▶ _Exercise brief_
From the first line to the last, please print the entries exactly, omitting pictures.

▶ _Data extracts_
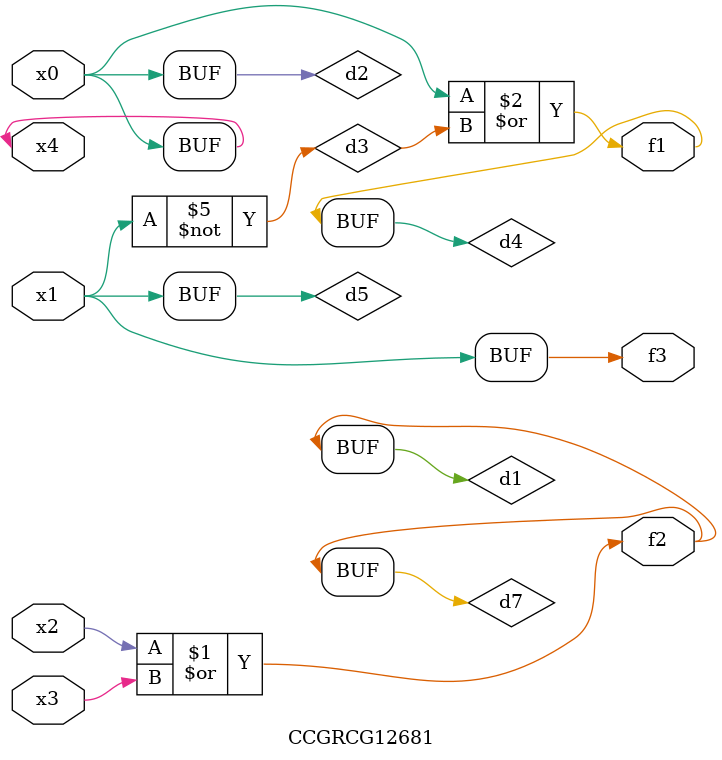
<source format=v>
module CCGRCG12681(
	input x0, x1, x2, x3, x4,
	output f1, f2, f3
);

	wire d1, d2, d3, d4, d5, d6, d7;

	or (d1, x2, x3);
	buf (d2, x0, x4);
	not (d3, x1);
	or (d4, d2, d3);
	not (d5, d3);
	nand (d6, d1, d3);
	or (d7, d1);
	assign f1 = d4;
	assign f2 = d7;
	assign f3 = d5;
endmodule

</source>
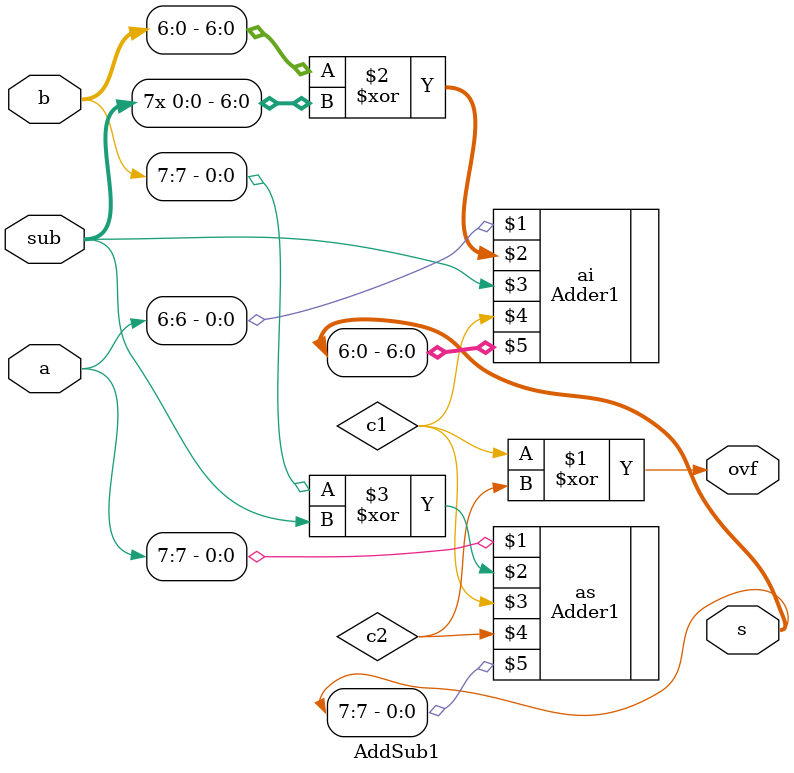
<source format=v>
`timescale 1ns / 1ps


module AddSub1(a, b, sub, s, ovf) ;
    parameter n = 8 ;
    input [n-1:0] a, b ;
    input sub ;
    output [n-1:0] s ;
    output ovf ;
    wire c1, c2 ;
    wire ovf = c1 ^ c2 ;
    
    Adder1 #(n-1) ai(a[n-2], b[n-2:0] ^ {n-1{sub}}, sub, c1, s[n-2:0]) ;
    
    Adder1 #(n-1) as(a[n-1], b[n-1] ^ sub, c1, c2, s[n-1]) ;
endmodule

</source>
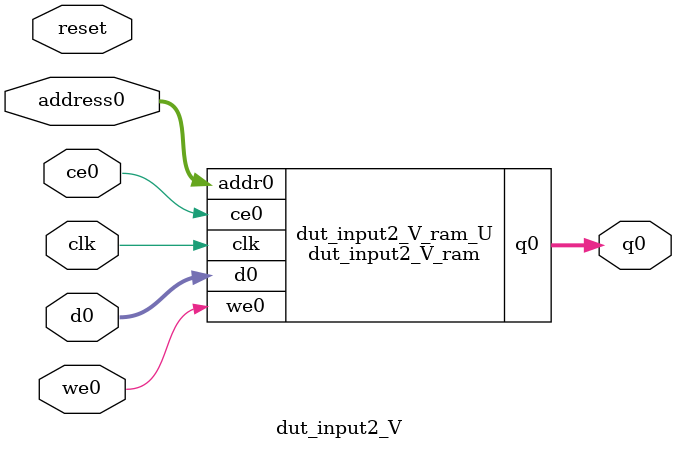
<source format=v>
`timescale 1 ns / 1 ps
module dut_input2_V_ram (addr0, ce0, d0, we0, q0,  clk);

parameter DWIDTH = 6;
parameter AWIDTH = 14;
parameter MEM_SIZE = 16384;

input[AWIDTH-1:0] addr0;
input ce0;
input[DWIDTH-1:0] d0;
input we0;
output reg[DWIDTH-1:0] q0;
input clk;

(* ram_style = "block" *)reg [DWIDTH-1:0] ram[0:MEM_SIZE-1];




always @(posedge clk)  
begin 
    if (ce0) begin
        if (we0) 
            ram[addr0] <= d0; 
        q0 <= ram[addr0];
    end
end


endmodule

`timescale 1 ns / 1 ps
module dut_input2_V(
    reset,
    clk,
    address0,
    ce0,
    we0,
    d0,
    q0);

parameter DataWidth = 32'd6;
parameter AddressRange = 32'd16384;
parameter AddressWidth = 32'd14;
input reset;
input clk;
input[AddressWidth - 1:0] address0;
input ce0;
input we0;
input[DataWidth - 1:0] d0;
output[DataWidth - 1:0] q0;



dut_input2_V_ram dut_input2_V_ram_U(
    .clk( clk ),
    .addr0( address0 ),
    .ce0( ce0 ),
    .we0( we0 ),
    .d0( d0 ),
    .q0( q0 ));

endmodule


</source>
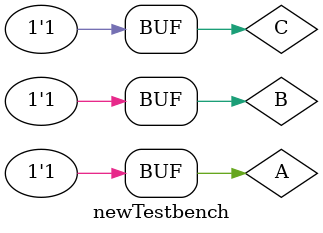
<source format=v>
`timescale 1ns/1ns
module newTestbench;
	
	reg	A,B,C;
	wire	F;

	newCircuit nc_1(.A(A), .B(B), .C(C), .F(F));
	
	initial begin
		A <= 1;
		B <= 0;
		C <= 1;
		#10 B <= 1;
	end

endmodule
</source>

▶ _Solution_
<source format=v>
module CCGRCG12681(
	input x0, x1, x2, x3, x4,
	output f1, f2, f3
);

	wire d1, d2, d3, d4, d5, d6, d7;

	or (d1, x2, x3);
	buf (d2, x0, x4);
	not (d3, x1);
	or (d4, d2, d3);
	not (d5, d3);
	nand (d6, d1, d3);
	or (d7, d1);
	assign f1 = d4;
	assign f2 = d7;
	assign f3 = d5;
endmodule

</source>
<source format=v>
`timescale 1ns / 1ps


module AddSub1(a, b, sub, s, ovf) ;
    parameter n = 8 ;
    input [n-1:0] a, b ;
    input sub ;
    output [n-1:0] s ;
    output ovf ;
    wire c1, c2 ;
    wire ovf = c1 ^ c2 ;
    
    Adder1 #(n-1) ai(a[n-2], b[n-2:0] ^ {n-1{sub}}, sub, c1, s[n-2:0]) ;
    
    Adder1 #(n-1) as(a[n-1], b[n-1] ^ sub, c1, c2, s[n-1]) ;
endmodule

</source>
<source format=v>
`timescale 1 ns / 1 ps
module dut_input2_V_ram (addr0, ce0, d0, we0, q0,  clk);

parameter DWIDTH = 6;
parameter AWIDTH = 14;
parameter MEM_SIZE = 16384;

input[AWIDTH-1:0] addr0;
input ce0;
input[DWIDTH-1:0] d0;
input we0;
output reg[DWIDTH-1:0] q0;
input clk;

(* ram_style = "block" *)reg [DWIDTH-1:0] ram[0:MEM_SIZE-1];




always @(posedge clk)  
begin 
    if (ce0) begin
        if (we0) 
            ram[addr0] <= d0; 
        q0 <= ram[addr0];
    end
end


endmodule

`timescale 1 ns / 1 ps
module dut_input2_V(
    reset,
    clk,
    address0,
    ce0,
    we0,
    d0,
    q0);

parameter DataWidth = 32'd6;
parameter AddressRange = 32'd16384;
parameter AddressWidth = 32'd14;
input reset;
input clk;
input[AddressWidth - 1:0] address0;
input ce0;
input we0;
input[DataWidth - 1:0] d0;
output[DataWidth - 1:0] q0;



dut_input2_V_ram dut_input2_V_ram_U(
    .clk( clk ),
    .addr0( address0 ),
    .ce0( ce0 ),
    .we0( we0 ),
    .d0( d0 ),
    .q0( q0 ));

endmodule


</source>
<source format=v>
`timescale 1ns/1ns
module newTestbench;
	
	reg	A,B,C;
	wire	F;

	newCircuit nc_1(.A(A), .B(B), .C(C), .F(F));
	
	initial begin
		A <= 1;
		B <= 0;
		C <= 1;
		#10 B <= 1;
	end

endmodule
</source>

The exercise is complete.